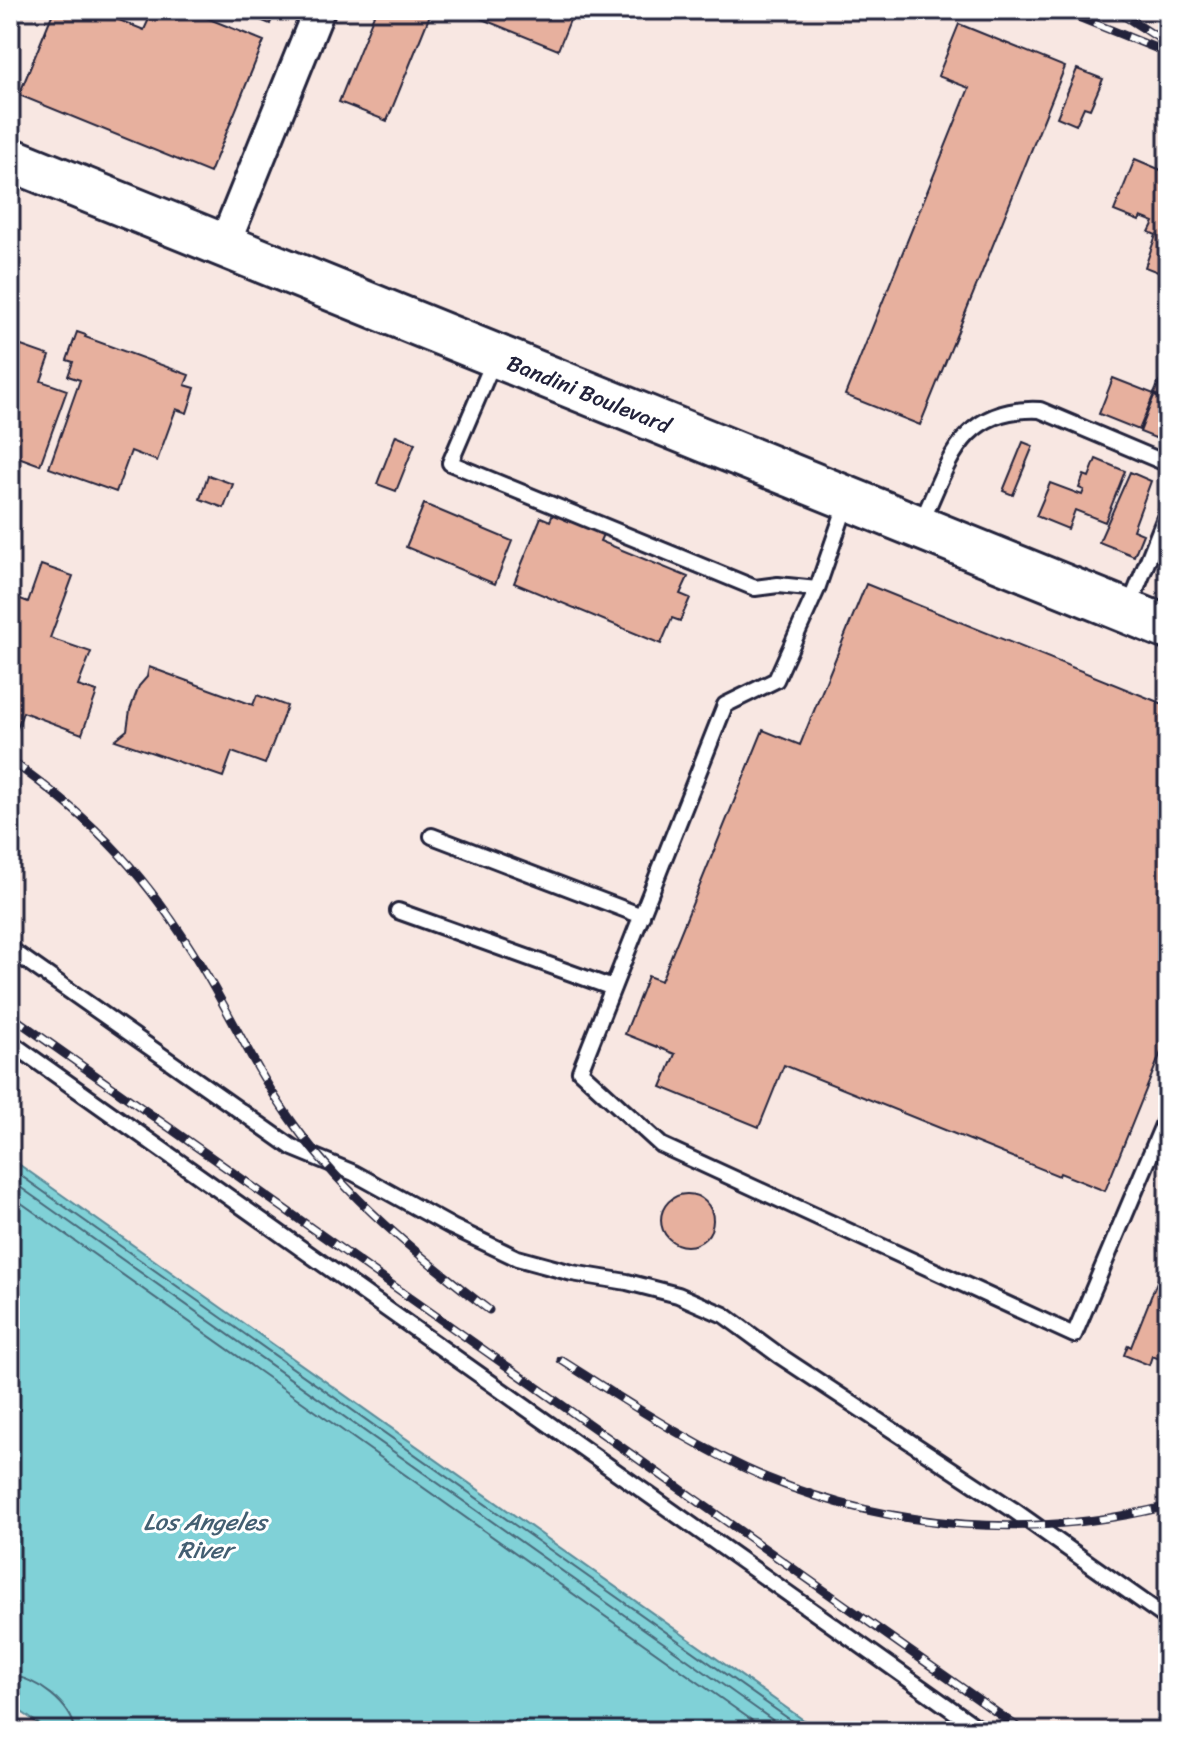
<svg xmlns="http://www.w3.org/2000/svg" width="1178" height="1741" font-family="Sriracha,sans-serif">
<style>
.built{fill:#f8e7e2}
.water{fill:#80d1d7;stroke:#5a8b99;stroke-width:2}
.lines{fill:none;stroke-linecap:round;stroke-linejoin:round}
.shore{stroke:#486879;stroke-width:2}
.building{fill:#e7b09e;stroke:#22223b;stroke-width:2}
.lane-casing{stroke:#22223b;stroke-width:20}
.street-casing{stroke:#22223b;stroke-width:36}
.secondary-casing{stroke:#22223b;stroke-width:48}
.lane{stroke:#fff;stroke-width:14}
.street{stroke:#fff;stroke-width:30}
.secondary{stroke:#fff;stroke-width:42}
.rail-casing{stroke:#22223b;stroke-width:9}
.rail{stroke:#fff;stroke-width:6;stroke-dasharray:18;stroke-linecap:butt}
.labels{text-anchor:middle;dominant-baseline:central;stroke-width:6;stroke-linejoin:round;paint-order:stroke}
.street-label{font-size:22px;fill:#22223b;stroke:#fff}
.water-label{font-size:24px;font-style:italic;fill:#435f72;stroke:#fff}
</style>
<rect width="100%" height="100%" fill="#fff"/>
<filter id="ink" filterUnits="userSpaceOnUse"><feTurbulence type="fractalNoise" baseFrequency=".0125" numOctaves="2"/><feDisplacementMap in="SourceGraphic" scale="16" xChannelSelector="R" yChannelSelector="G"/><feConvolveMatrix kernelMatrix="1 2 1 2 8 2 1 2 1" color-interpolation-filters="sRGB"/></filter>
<g filter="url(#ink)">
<path class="built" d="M 10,10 L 1168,10 L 1168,1731 L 10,1731 Z"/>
<path class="water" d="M 10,1158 L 819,1731 L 49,1731 L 10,1704 Z"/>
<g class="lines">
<path class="shore" d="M 10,1168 L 806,1731
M 10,1180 L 788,1731
M 10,1195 L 767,1731
M 10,1676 C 34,1676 74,1706 75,1731"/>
</g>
<path class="building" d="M 54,10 L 94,10 L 144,30 L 153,10 L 187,10 L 264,41 L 210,173 L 19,95 Z
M 244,10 L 275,10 L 270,24 L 243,13 Z
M 376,10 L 432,10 L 387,121 L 339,102 Z
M 460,10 L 574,10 L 558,50 Z
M 959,24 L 1065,67 L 920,425 L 845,395 L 969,88 L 938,76 Z
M 1077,69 L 1103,79 L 1090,109 L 1084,107 L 1076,125 L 1057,117 Z
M 1135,159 L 1168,173 L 1168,276 L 1145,267 L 1156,235 L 1149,232 L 1154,222 L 1141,217 L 1139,221 L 1114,211 Z
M 77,332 L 86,335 L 85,337 L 189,375 L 185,385 L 195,388 L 187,413 L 176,409 L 157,461 L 131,451 L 116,492 L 49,468 L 80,380 L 68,376 L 73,362 L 67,360 Z
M 10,342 L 50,356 L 41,381 L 67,390 L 40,465 L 10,454 Z
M 1168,361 L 1168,400 L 1154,394 Z
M 1113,378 L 1154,394 L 1139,430 L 1099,414 Z
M 1154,396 L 1168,401 L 1168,443 L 1140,432 Z
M 396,435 L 415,443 L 396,491 L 377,484 Z
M 1023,442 L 1033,446 L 1013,495 L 1003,491 Z
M 1096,459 L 1125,471 L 1105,522 L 1075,510 L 1068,529 L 1036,516 L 1050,483 L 1082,495 L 1084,490 L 1079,488 L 1084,475 L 1089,477 Z
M 1130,472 L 1151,481 L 1133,530 L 1143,534 L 1134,556 L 1099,542 Z
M 208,475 L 233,484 L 224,508 L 200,499 Z
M 424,504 L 512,541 L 495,584 L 406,547 Z
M 554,512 L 604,532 L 600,541 L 688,577 L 680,594 L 690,598 L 680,621 L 672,618 L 661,644 L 514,583 L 541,517 L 550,521 Z
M 41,565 L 73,576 L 50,638 L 91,652 L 78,686 L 97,692 L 82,734 L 23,712 L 11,745 L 10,595 L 28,602 Z
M 866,584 L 1168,706 L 1168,1035 L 1105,1191 L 1060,1173 L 1059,1176 L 784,1065 L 759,1127 L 661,1087 L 675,1054 L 625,1034 L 648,976 L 661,981 L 763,730 L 800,745 Z
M 149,667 L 253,705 L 257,695 L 287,706 L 265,764 L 232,752 L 223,777 L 115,740 L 127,730 L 130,710 L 139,686 L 147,677 Z
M661 1220a26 26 0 1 1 52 0a26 26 0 1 1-52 0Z
M 1168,1254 L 1168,1373 L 1160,1369 L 1163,1360 L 1152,1356 L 1149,1365 L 1124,1355 L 1128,1345 L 1131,1347 Z"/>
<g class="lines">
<g class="lane-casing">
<path id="lane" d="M 494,360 L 450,463 L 755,588 L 778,585 L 817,589 L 847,502
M 921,523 C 949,463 960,406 1040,410 L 1168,464
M 817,589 L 776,680 L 725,705 L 580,1071 L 661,1145 L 1074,1335 L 1168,1113
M 1128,610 L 1168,510
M 432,836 L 642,916
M 398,911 L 613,988
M 10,949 L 293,1148 L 354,1173 L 452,1227 L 517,1258 L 572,1273 L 627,1282 L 678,1295 L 724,1315 L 780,1356 L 1012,1509 L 1168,1619
M 10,1042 L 982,1731"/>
</g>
<g class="street-casing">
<path id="street" d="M 224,245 L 319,10"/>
</g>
<g class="secondary-casing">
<path id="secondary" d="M 10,159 L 1168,628"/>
</g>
<use href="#lane" class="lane"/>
<use href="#street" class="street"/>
<use href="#secondary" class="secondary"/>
<g class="rail-casing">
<path id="rail" d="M 1061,10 L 1168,53
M 1115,10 L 1168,44
M 10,760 C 96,821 149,878 203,969 C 235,1022 258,1076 295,1126 C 347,1198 420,1257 489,1310
M 10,1015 L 1023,1731
M 561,1360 C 627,1402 694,1447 767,1478 C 895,1531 1035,1539 1168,1506"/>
</g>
<use href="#rail" class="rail"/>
</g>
</g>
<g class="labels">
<g class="street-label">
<text transform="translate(589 394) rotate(22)">Bandini Boulevard</text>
</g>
<g class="water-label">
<text x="205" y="1522">Los Angeles<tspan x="205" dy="28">River</tspan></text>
</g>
</g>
<rect width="1178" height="1741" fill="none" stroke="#fff" stroke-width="40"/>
<rect x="20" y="20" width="1138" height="1701" fill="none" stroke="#22223b" stroke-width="3" filter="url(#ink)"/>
</svg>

------

Give every line of the listing above again, exactly, with no images.

_ANSWER BOX:_
<svg xmlns="http://www.w3.org/2000/svg" width="1178" height="1741" font-family="Sriracha,sans-serif">
<style>
.built{fill:#f8e7e2}
.water{fill:#80d1d7;stroke:#5a8b99;stroke-width:2}
.lines{fill:none;stroke-linecap:round;stroke-linejoin:round}
.shore{stroke:#486879;stroke-width:2}
.building{fill:#e7b09e;stroke:#22223b;stroke-width:2}
.lane-casing{stroke:#22223b;stroke-width:20}
.street-casing{stroke:#22223b;stroke-width:36}
.secondary-casing{stroke:#22223b;stroke-width:48}
.lane{stroke:#fff;stroke-width:14}
.street{stroke:#fff;stroke-width:30}
.secondary{stroke:#fff;stroke-width:42}
.rail-casing{stroke:#22223b;stroke-width:9}
.rail{stroke:#fff;stroke-width:6;stroke-dasharray:18;stroke-linecap:butt}
.labels{text-anchor:middle;dominant-baseline:central;stroke-width:6;stroke-linejoin:round;paint-order:stroke}
.street-label{font-size:22px;fill:#22223b;stroke:#fff}
.water-label{font-size:24px;font-style:italic;fill:#435f72;stroke:#fff}
</style>
<rect width="100%" height="100%" fill="#fff"/>
<filter id="ink" filterUnits="userSpaceOnUse"><feTurbulence type="fractalNoise" baseFrequency=".0125" numOctaves="2"/><feDisplacementMap in="SourceGraphic" scale="16" xChannelSelector="R" yChannelSelector="G"/><feConvolveMatrix kernelMatrix="1 2 1 2 8 2 1 2 1" color-interpolation-filters="sRGB"/></filter>
<g filter="url(#ink)">
<path class="built" d="M 10,10 L 1168,10 L 1168,1731 L 10,1731 Z"/>
<path class="water" d="M 10,1158 L 819,1731 L 49,1731 L 10,1704 Z"/>
<g class="lines">
<path class="shore" d="M 10,1168 L 806,1731
M 10,1180 L 788,1731
M 10,1195 L 767,1731
M 10,1676 C 34,1676 74,1706 75,1731"/>
</g>
<path class="building" d="M 54,10 L 94,10 L 144,30 L 153,10 L 187,10 L 264,41 L 210,173 L 19,95 Z
M 244,10 L 275,10 L 270,24 L 243,13 Z
M 376,10 L 432,10 L 387,121 L 339,102 Z
M 460,10 L 574,10 L 558,50 Z
M 959,24 L 1065,67 L 920,425 L 845,395 L 969,88 L 938,76 Z
M 1077,69 L 1103,79 L 1090,109 L 1084,107 L 1076,125 L 1057,117 Z
M 1135,159 L 1168,173 L 1168,276 L 1145,267 L 1156,235 L 1149,232 L 1154,222 L 1141,217 L 1139,221 L 1114,211 Z
M 77,332 L 86,335 L 85,337 L 189,375 L 185,385 L 195,388 L 187,413 L 176,409 L 157,461 L 131,451 L 116,492 L 49,468 L 80,380 L 68,376 L 73,362 L 67,360 Z
M 10,342 L 50,356 L 41,381 L 67,390 L 40,465 L 10,454 Z
M 1168,361 L 1168,400 L 1154,394 Z
M 1113,378 L 1154,394 L 1139,430 L 1099,414 Z
M 1154,396 L 1168,401 L 1168,443 L 1140,432 Z
M 396,435 L 415,443 L 396,491 L 377,484 Z
M 1023,442 L 1033,446 L 1013,495 L 1003,491 Z
M 1096,459 L 1125,471 L 1105,522 L 1075,510 L 1068,529 L 1036,516 L 1050,483 L 1082,495 L 1084,490 L 1079,488 L 1084,475 L 1089,477 Z
M 1130,472 L 1151,481 L 1133,530 L 1143,534 L 1134,556 L 1099,542 Z
M 208,475 L 233,484 L 224,508 L 200,499 Z
M 424,504 L 512,541 L 495,584 L 406,547 Z
M 554,512 L 604,532 L 600,541 L 688,577 L 680,594 L 690,598 L 680,621 L 672,618 L 661,644 L 514,583 L 541,517 L 550,521 Z
M 41,565 L 73,576 L 50,638 L 91,652 L 78,686 L 97,692 L 82,734 L 23,712 L 11,745 L 10,595 L 28,602 Z
M 866,584 L 1168,706 L 1168,1035 L 1105,1191 L 1060,1173 L 1059,1176 L 784,1065 L 759,1127 L 661,1087 L 675,1054 L 625,1034 L 648,976 L 661,981 L 763,730 L 800,745 Z
M 149,667 L 253,705 L 257,695 L 287,706 L 265,764 L 232,752 L 223,777 L 115,740 L 127,730 L 130,710 L 139,686 L 147,677 Z
M661 1220a26 26 0 1 1 52 0a26 26 0 1 1-52 0Z
M 1168,1254 L 1168,1373 L 1160,1369 L 1163,1360 L 1152,1356 L 1149,1365 L 1124,1355 L 1128,1345 L 1131,1347 Z"/>
<g class="lines">
<g class="lane-casing">
<path id="lane" d="M 494,360 L 450,463 L 755,588 L 778,585 L 817,589 L 847,502
M 921,523 C 949,463 960,406 1040,410 L 1168,464
M 817,589 L 776,680 L 725,705 L 580,1071 L 661,1145 L 1074,1335 L 1168,1113
M 1128,610 L 1168,510
M 432,836 L 642,916
M 398,911 L 613,988
M 10,949 L 293,1148 L 354,1173 L 452,1227 L 517,1258 L 572,1273 L 627,1282 L 678,1295 L 724,1315 L 780,1356 L 1012,1509 L 1168,1619
M 10,1042 L 982,1731"/>
</g>
<g class="street-casing">
<path id="street" d="M 224,245 L 319,10"/>
</g>
<g class="secondary-casing">
<path id="secondary" d="M 10,159 L 1168,628"/>
</g>
<use href="#lane" class="lane"/>
<use href="#street" class="street"/>
<use href="#secondary" class="secondary"/>
<g class="rail-casing">
<path id="rail" d="M 1061,10 L 1168,53
M 1115,10 L 1168,44
M 10,760 C 96,821 149,878 203,969 C 235,1022 258,1076 295,1126 C 347,1198 420,1257 489,1310
M 10,1015 L 1023,1731
M 561,1360 C 627,1402 694,1447 767,1478 C 895,1531 1035,1539 1168,1506"/>
</g>
<use href="#rail" class="rail"/>
</g>
</g>
<g class="labels">
<g class="street-label">
<text transform="translate(589 394) rotate(22)">Bandini Boulevard</text>
</g>
<g class="water-label">
<text x="205" y="1522">Los Angeles<tspan x="205" dy="28">River</tspan></text>
</g>
</g>
<rect width="1178" height="1741" fill="none" stroke="#fff" stroke-width="40"/>
<rect x="20" y="20" width="1138" height="1701" fill="none" stroke="#22223b" stroke-width="3" filter="url(#ink)"/>
</svg>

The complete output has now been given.